I think I ll write a poem in this document of notes.
It ought to be a poem about polka-dotted goats.
They live beneath a mountain that is floating in the sky,
But that is quite impossible, so now they all must die.
One day an archaeologist was walking o'er the plain
When, poof! a good idea went a-shooting through his brain.
But if, by good idea, you mean a bullet from a gun,
Then you will understand the striking nature of that pun.
But had that good idea missed the scientist that eve,
He would have seen the mountain, and he would have named it Steve.
Mount Steve he d have ascended, at the summit he would gloat,
And then he would be visited by the spirit of a goat.
The goat would try to eat him - this a spirit cannot do.
The creepy floating polka-goat the archaeologist would shoo.
Now this would cause the polka-goats to fly into a rage
And they would try to trap him in a polka-dotted cage.
However, since a spirit lacks material limbs and such,
Their efforts would not harm the archaeologist that much.
But still, our archaeologist's a chickenhearted guy,
So we will let him run from all those death-goats in the sky.
The archaeologist would tell this to reporters at the Post,
Who'd then demand some evidence for polka-dotted ghosts.
But if they send reporters with their cameras to get proof,
Then surely through their brains a good idea will go Poof!
The polka-goats will form a plan to conquer the whole earth.
And as for polka-goatsy plans, I'm sure 'twill have great worth.
But when you take into account that goats have little brains,
It seems that goatsy global war will not grace these quatrains.

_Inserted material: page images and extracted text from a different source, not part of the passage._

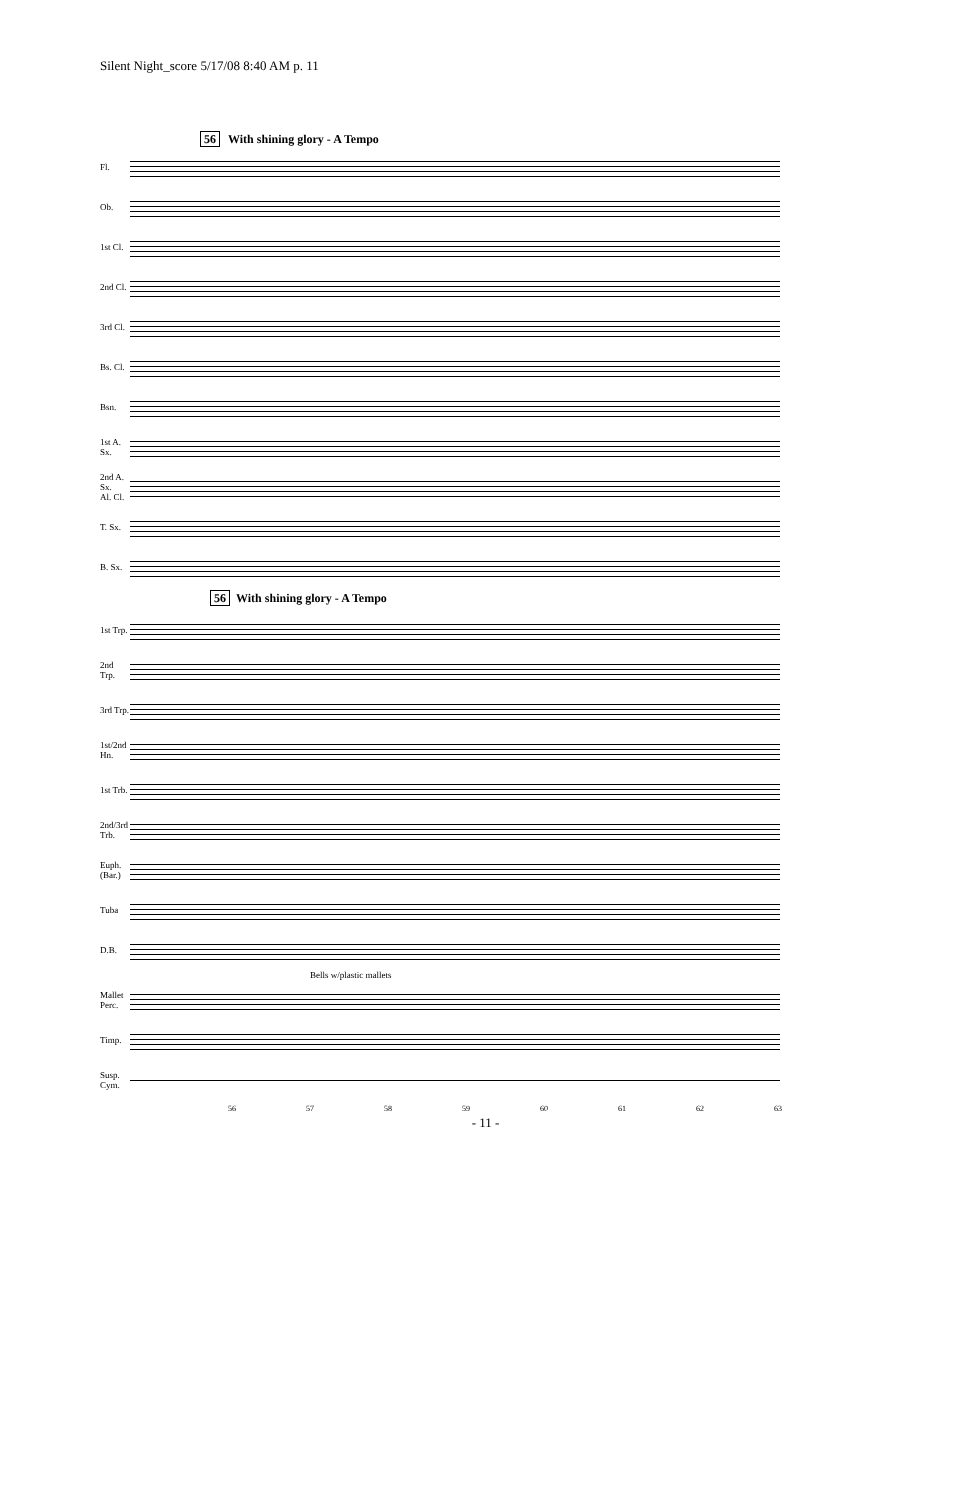Silent Night_score 5/17/08 8:40 AM p. 11
56 With shining glory - A Tempo
Fl.
Ob.
1st Cl.
2nd Cl.
3rd Cl.
Bs. Cl.
Bsn.
1st A. Sx.
2nd A. Sx.
Al. Cl.
T. Sx.
B. Sx.
56 With shining glory - A Tempo
1st Trp.
2nd Trp.
3rd Trp.
1st/2nd Hn.
1st Trb.
2nd/3rd Trb.
Euph.
(Bar.)
Tuba
D.B.
Bells w/plastic mallets
Mallet
Perc.
Timp.
Susp. Cym.
56 57 58 59 60 61 62 63
- 11 -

So, back to where the story was, reporters, 'round the clock
Will find Mount Steve, where legends say, the polka-goats do flock.
The media will capture footage of these glorious beasts,
And they will flood the newspapers with photographic feasts.
The public will devour this, with feverish amaze.
The nature filmers, they will film where polka-goats did graze.
And all the while, these ghostly goats will grow their intellect
Until at last, a change their growing science will affect.
The spirits of the polka-goats will find a way to grow
New polka-dotted bodies, though at first they will be slow.
But gradually their scientists will increase their subtle skill,
Until at last, with polka-horns, the humans they will kill.
Despite the goatsy overlords that rule o'er all mankind,
Resistance groups across the globe will join their force and minds.
They'll have a good idea, and from rubble from the war,
They'll make an arsenal of things no man has shot before.
And so the conquered Sapiens who fight the polka-goats
Will with their good ideas make the polka-rulers toast.
Mankind with joy will celebrate their freedom from the reign
Of polka-dotted monsters - goats that gave them so much pain.
The great assumption here is that the archaeologist,
Though slightly grazed, in general, the good idea missed.
But as you might have figured out, that's simply not the case.
In fact, the good idea hit him squarely in the face.
And so our archaeologist has had to join the throng
Of spirits at Mount Steve, where physics seem to go quite wrong.
But still the polka-dotted goats are planning the demise
Of humankind, by dropping heavy mountains from the skies.
You hardly could anticipate the plot twist I'll let slip,
Because, you see, it seems Mount Steve is actually a ship.
'Twas built by Martian scientists with Mercurial cash,
Despite their guidance systems, on the polka-goats, it crashed.
And so, dear readers, understand, the polka-goats are dead,
In case preceding stanzas didn't jive within your head.
The mystery of polka-ghosts is that they don't exist
(At least, not in the living realm, a point that they have missed).
The Martian scientists have found that they have wasted funds,
So they are sending massive ships with even bigger guns.
The earthmen, now, instead of fighting polka-dotted ghosts.
Must don their guns against invading mighty Martian hosts.
Like H.G. Wells predicted, Martians won't survive the fight
From viruses and nastiness that's smaller than our sight.
So finally, it seems, my unique tale now must end,
Because I cannot think of something new for me to pen.